Huh. And all this time I thought our best trick was to turn sure electoral victories into stunning defeats without either smoke or mirrors. But whatever.
The context: McIlheran quotes Thomas Lifson of the ironically named "American Thinker," who noticed that Barack Obama once said he would direct his justice department to prosecute criminals. First, of course, I have to question why the sudden turnaround on the whole "tough on crime" question--apparently it's a bonus when your preferred candidate is a Republican but it's a bit of a drag when the other side does it? I don't get it that, but expecting consistency among the right these days is a bit like waiting for the Great Pumpkin.
Anyway, here's Obama:
So this is an area where I would want to exercise judgment--I would want to find out directly from my Attorney General--having pursued, having looked at what's out there right now--are there possibilities of genuine crimes as opposed to really bad policies? And I think it's important--one of the things we've got to figure out in our political culture generally is distinguishing between really dumb policies and policies that rise to the level of criminal activity. [. . . I]f I found out that there were high officials who knowingly, consciously broke existing laws, engaged in cover-ups of those crimes with knowledge forefront [aforethought?], then I think a basic principle of our Constitution is nobody above the law--and I think that's roughly how I would look at it.From this, Lifson gets something that reads as the exact opposite: Lifson accuses Obama planning on "putting [his] predecessors on trial for their conduct of policy."
That's right: Despite Obama's clear statement that he will differentiate between bad policy and criminal activity, Lifson writes that Obama will prosecute policy.

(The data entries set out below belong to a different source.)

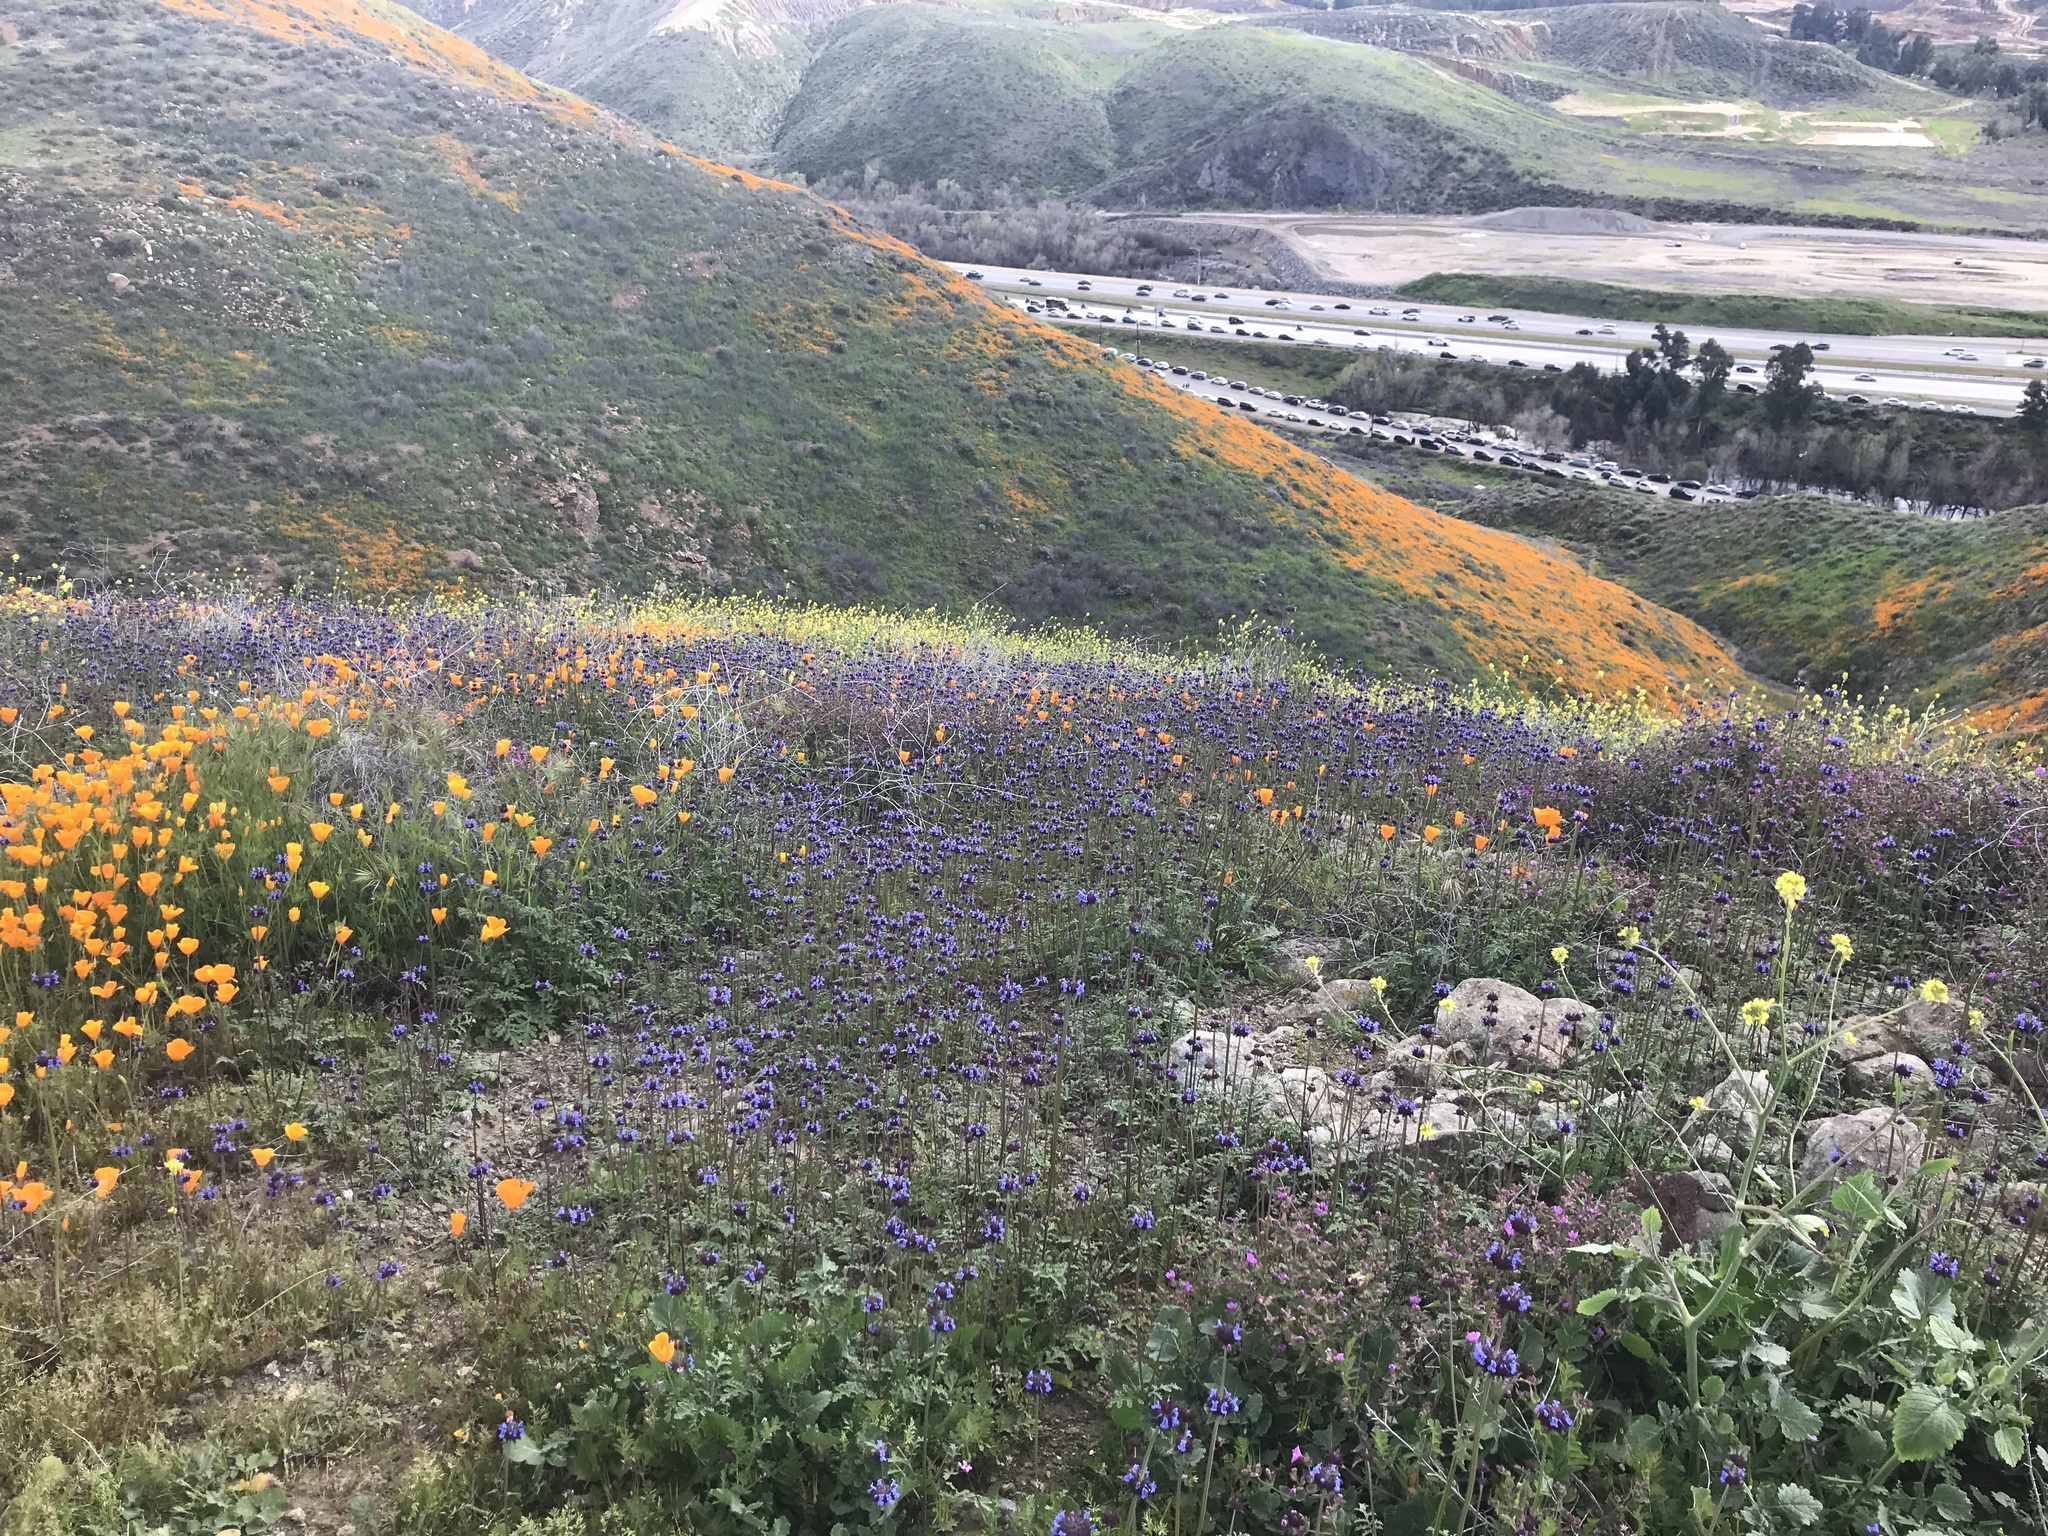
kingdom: Plantae
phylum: Tracheophyta
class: Magnoliopsida
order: Lamiales
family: Lamiaceae
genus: Salvia
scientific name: Salvia columbariae
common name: Chia
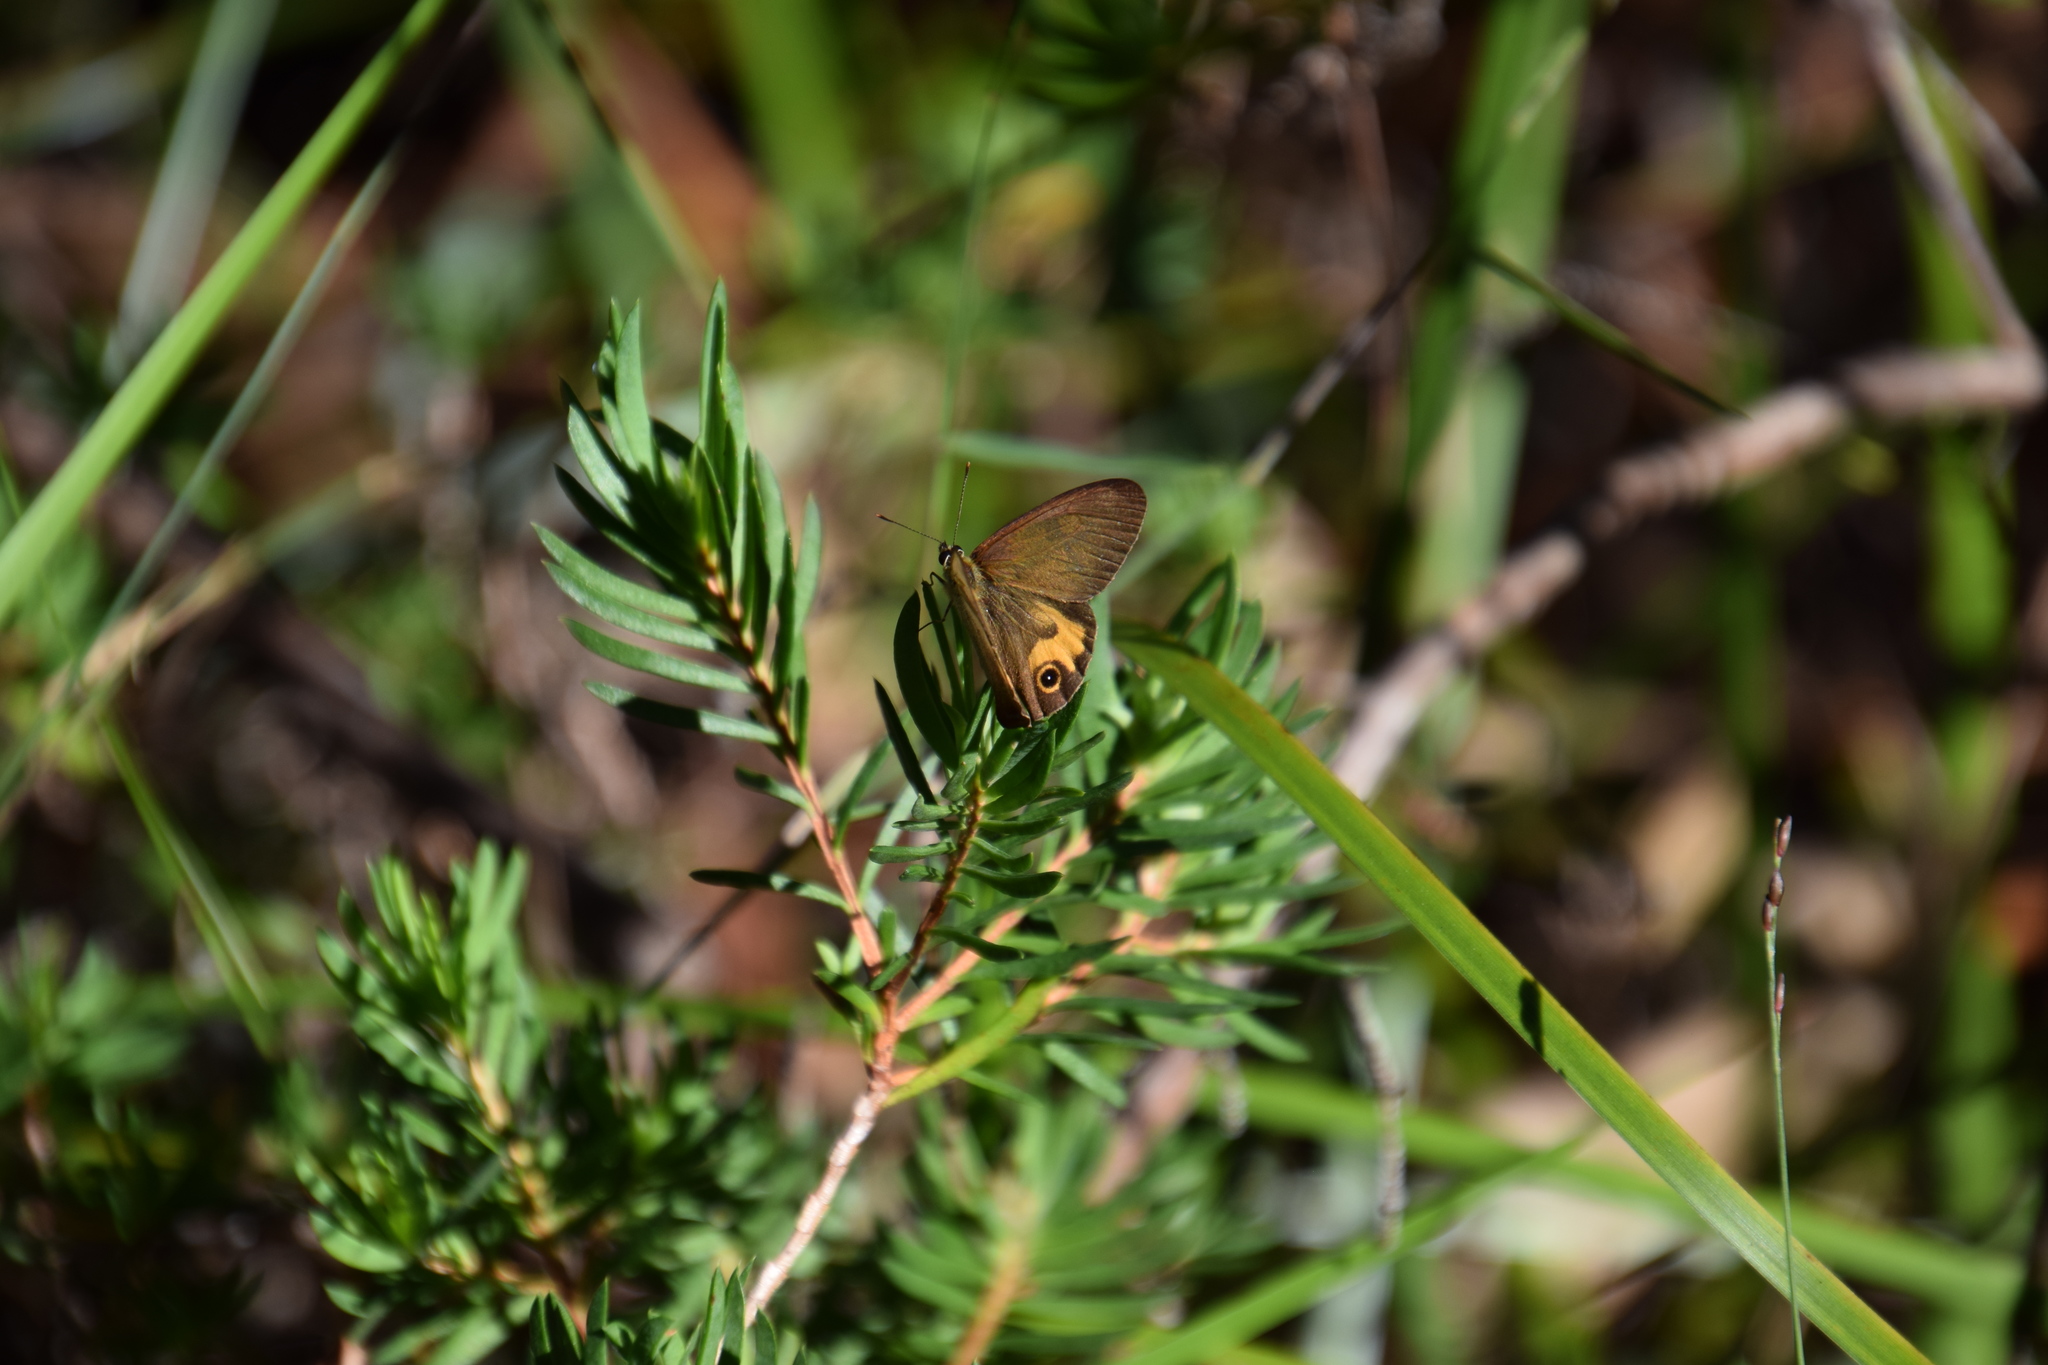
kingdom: Animalia
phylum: Arthropoda
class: Insecta
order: Lepidoptera
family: Nymphalidae
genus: Hypocysta
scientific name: Hypocysta metirius
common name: Brown ringlet
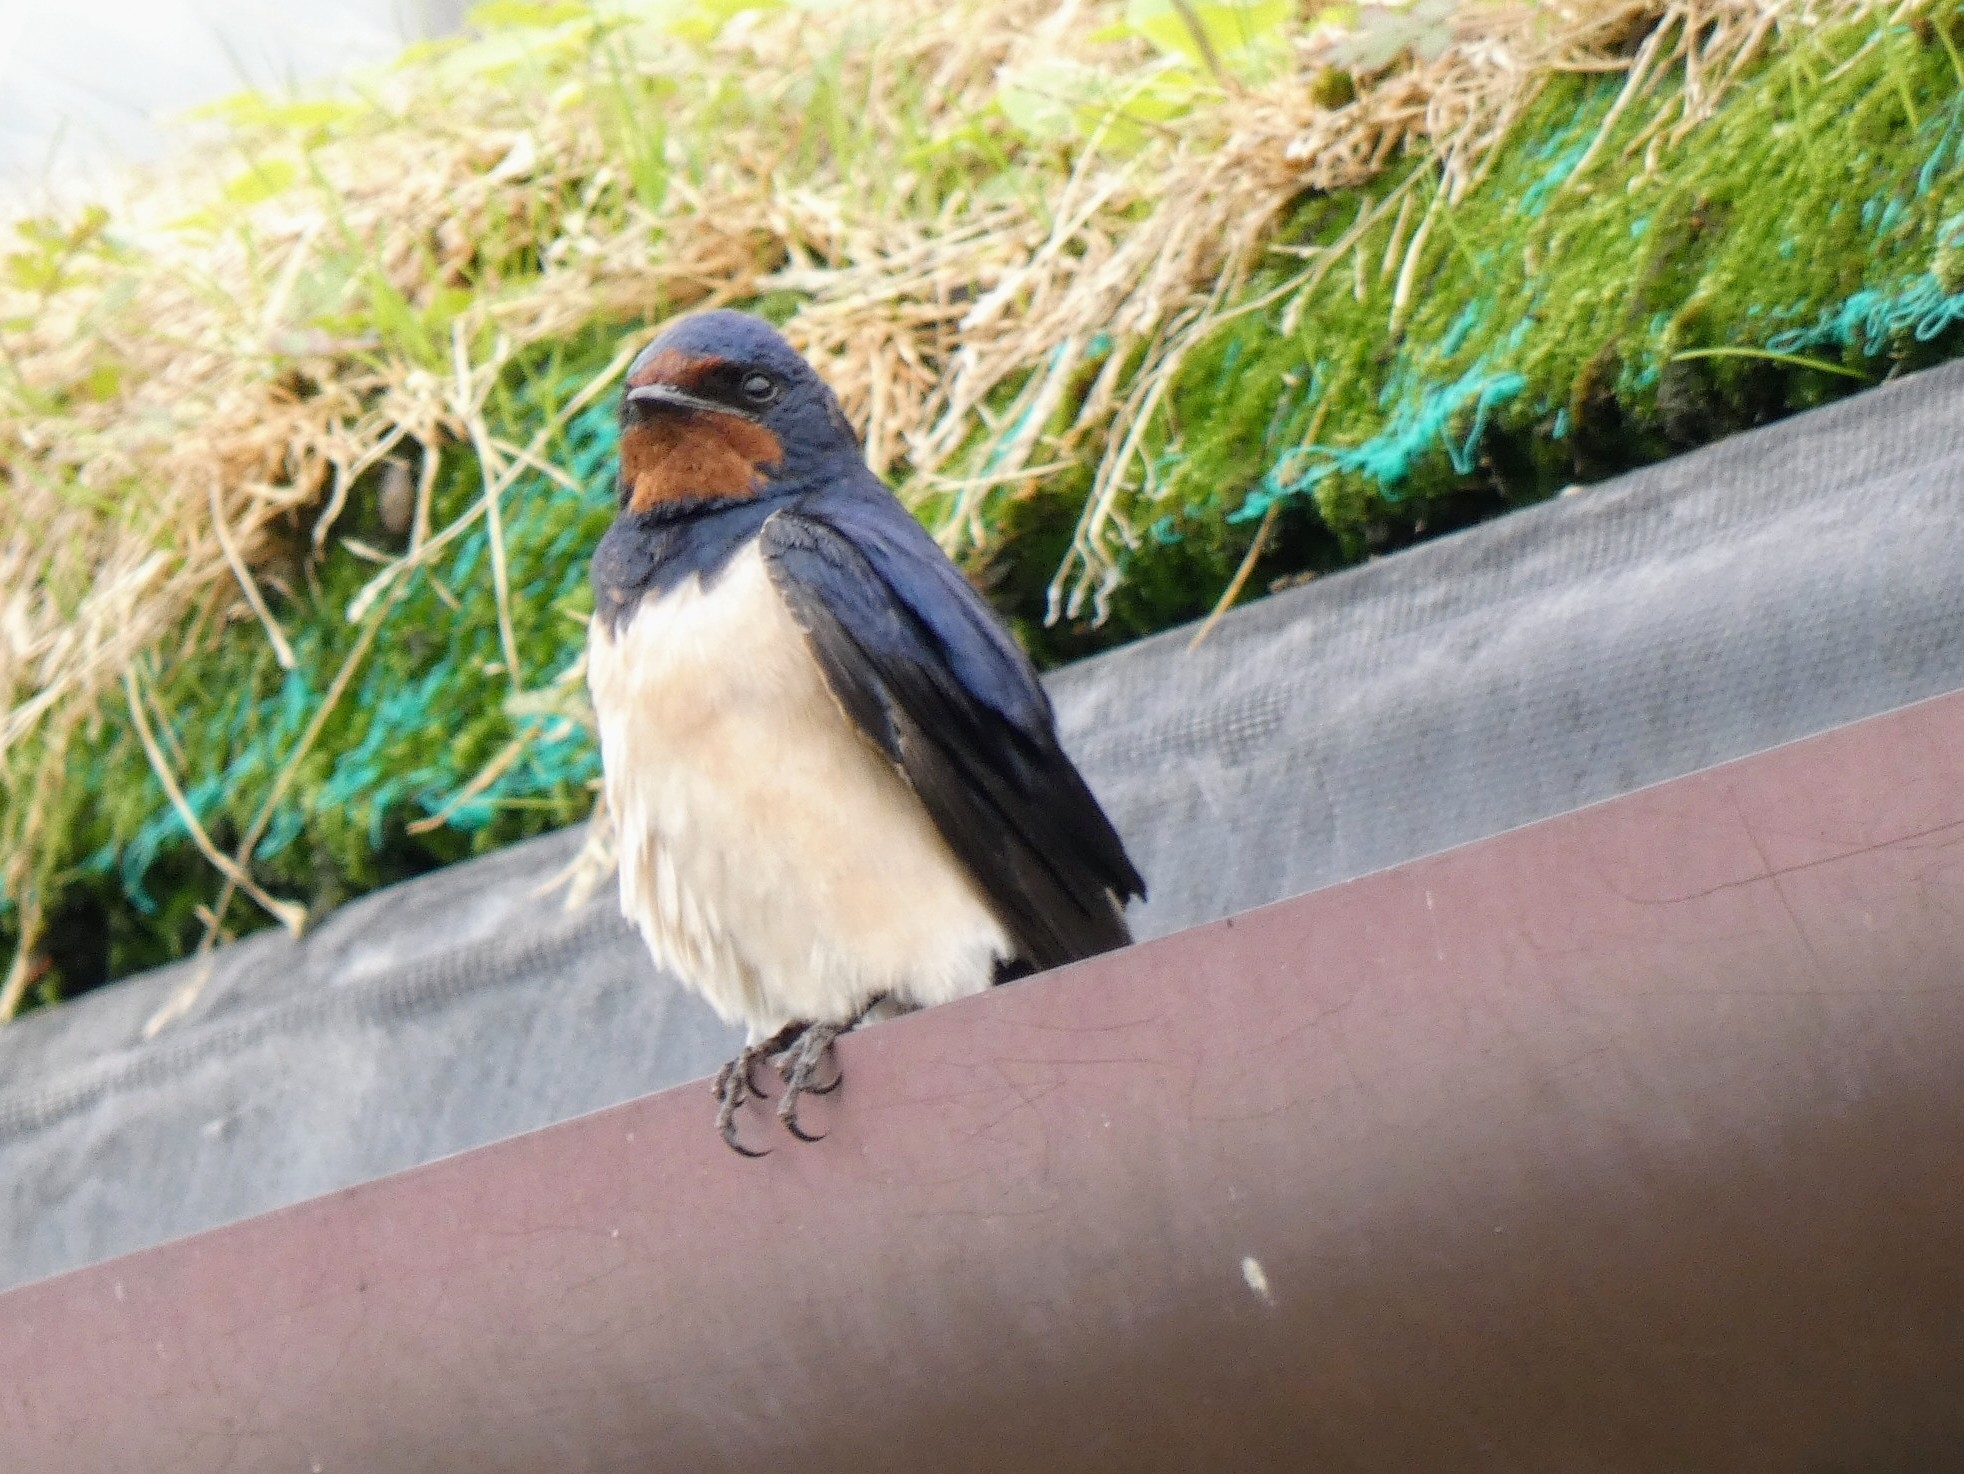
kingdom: Animalia
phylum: Chordata
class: Aves
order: Passeriformes
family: Hirundinidae
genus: Hirundo
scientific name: Hirundo rustica
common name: Barn swallow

And McIlheran, who apparently didn't bother to check what Obama really said before approvingly quoting Lifson's misrepresentation, has to get defensive in the comments, putting words into the mouths of both Obama and Will Bunch, the blogger who asked Obama the question:
[C]alling the Bush administration a band of war criminals [is not] at all new to the sort of anti-war crowd that Obama has long considered his base--the phrase is used endlessly on Huffington, Crooks and Liars, so forth. [. . . T]he original PDN blogger set up the context exactly: Daily News writer Will Bunch, who did the interview, appears to feel Obama's statement is exactly about viewing waterboarding as a potential war crime.Neither Obama nor Bunch used the phrase "war crime" or anything similar in that original posting--you can read it for yourself. That is an invention of Lifson's, borrowed by McIlheran, who sputters that the phrase shows up on HuffPo sometimes so it must be in Obama's platform.
But then McIlheran follows up with the line that serves as the title of this post: "The left's trick has been to say that legal things are illegal," he says. Like what? I asked him. (That comment's not out of moderation yet--he doesn't keep the insane morning hours that I do.) But he offers hints; he specifically mentions waterboarding and warrantless wiretaps, both of which I thought were already pretty clearly illegal--you don't need "the left" to read the plain language of the FISA statutes or the US history of prosecuting those who have waterboarded. But I suggest it could also have something to do with Obama's plan to review the Constitutionality of everything that the Bush administration has been up to.
Besides, haven't we been hearing all along from "the right" that if we've done nothing wrong, we have nothing to fear? So then what's McIlheran so afraid of?